THE original script from the first ever Doctor Who episode has fetched £6,200 at auction - 50 years after it was thrown out by the show’s first Time Lord and rescued from a skip.

The 43-page document covers the first adventure of the cult TV character in an episode titled ‘An Unearthly Child - Doctor Who and the Tribe of Gum’.

The stained and slightly battered type-written document belonged to actor William Hartnell, who played the first Doctor and lived in Sussex.

It was found in a skip at the late actor’s cottage in Mayfield, by a developer who gave it to his grandson.

Last Thursday the unique piece of TV memorabilia was snapped up by a UK based private bidder when it went under the hammer in Dudley, West Midlands.

Chris Aston, from Aston’s Auctioneers, said more than 300 people bid for the item online as fans from around the world battled to get their hands on the script.

He added: “It’s probably generated the most interest we’ve ever seen. We have never has so many views on an item before on social media. It was really exciting.

“It’s unique, you can’t get any rarer. It’s the only copy that survived in more than 50 years.

“It’s fantastic - it’s a piece of TV history from a cult TV series.”

The 23-minute episode first aired on the BBC on November 23 1963 - just a day after John F Kennedy’s assassination in Dallas, Texas.

Written by Anthony Coburn, it even introduces the iconic TARDIS and the star’s first companion, Susan Foreman, a 15-year-old girl played by Carole Anne Ford.

In the episode, the teenager is followed home by her teachers, who are dazzled by her brilliant knowledge of science.

Whilst there they discover her mysterious grandfather - the Doctor - and follow the schoolgirl inside the TARDIS.

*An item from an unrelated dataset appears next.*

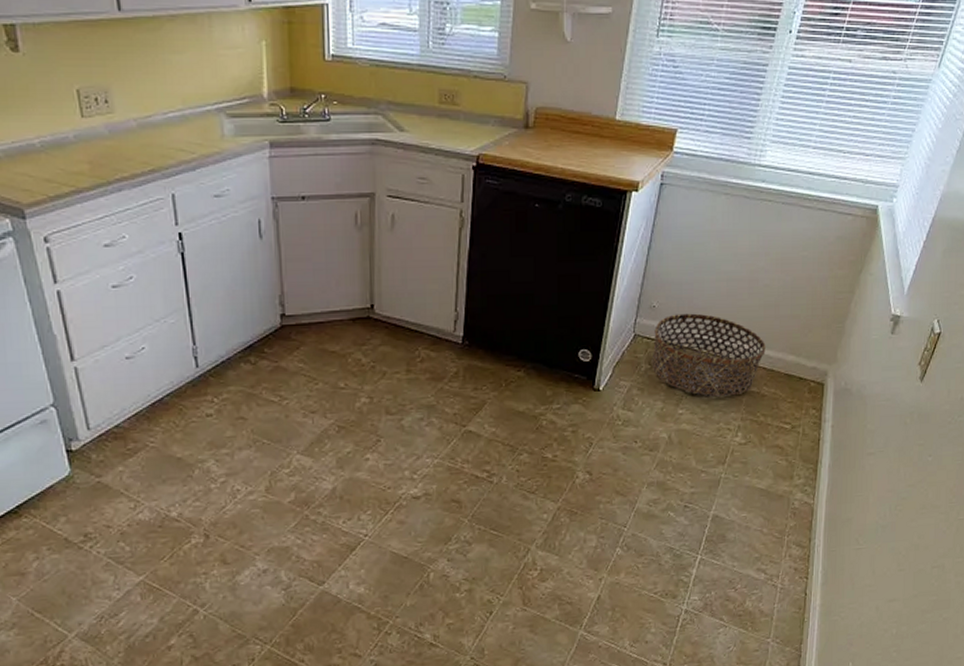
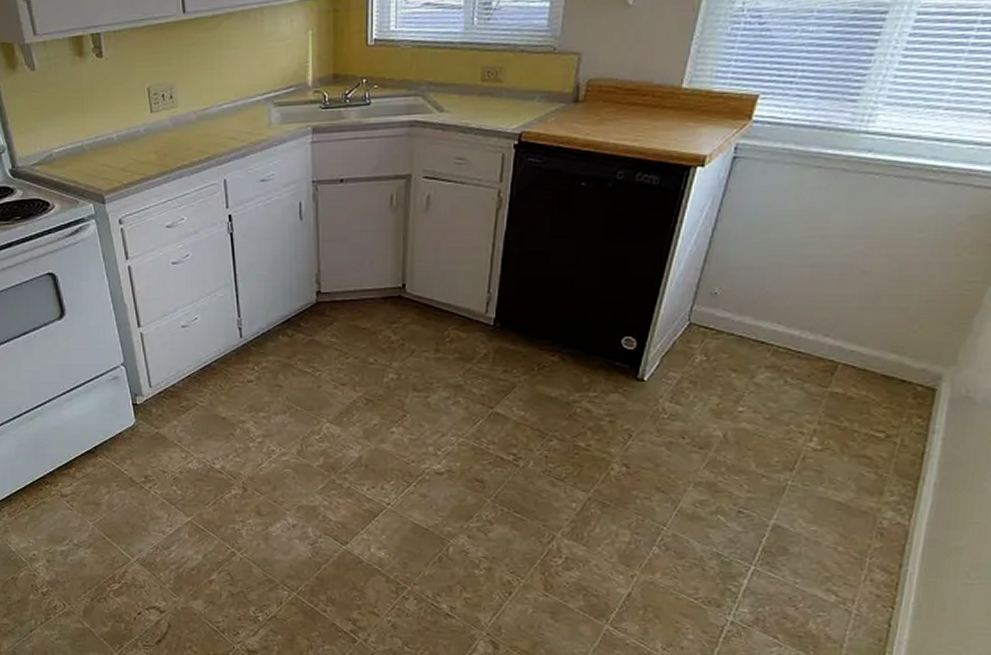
basket: present [651,313,766,397] -> none [708,302,858,396]

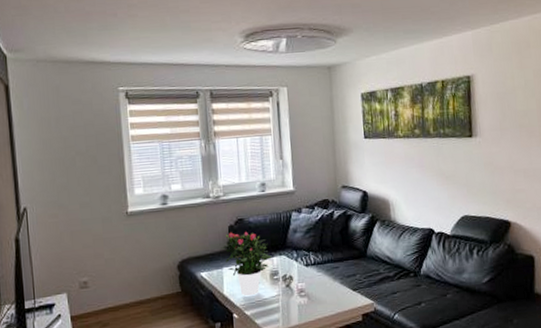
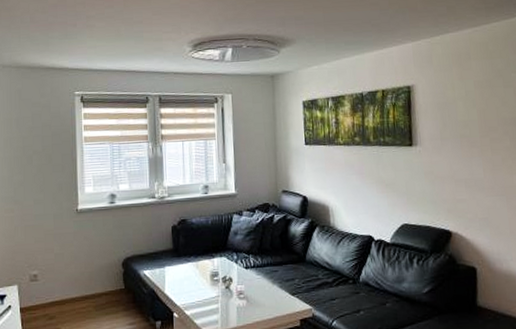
potted flower: present [220,232,272,297] -> none [163,232,213,296]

Fearing they will give his secret away, the Time Lord kidnaps them and takes them back to the Stone Age, where they are forced to fight for their lives.

Just 4.4 million viewers tuned in to watch the first episode, as TV programming focused on President Kennedy’s assassination.

The owner, who declined to be identified, unveiled his treasure on the BBC’s Antiques Roadshow in December last year, saying: “William Hartnell had just moved out and this was being thrown out.

“My grandfather gave me it because I was a Doctor Who fan.”

Antiques expert Chris Yeo told him: “It’s the DNA of Doctor Who, the genesis of the programme, which makes it very important.”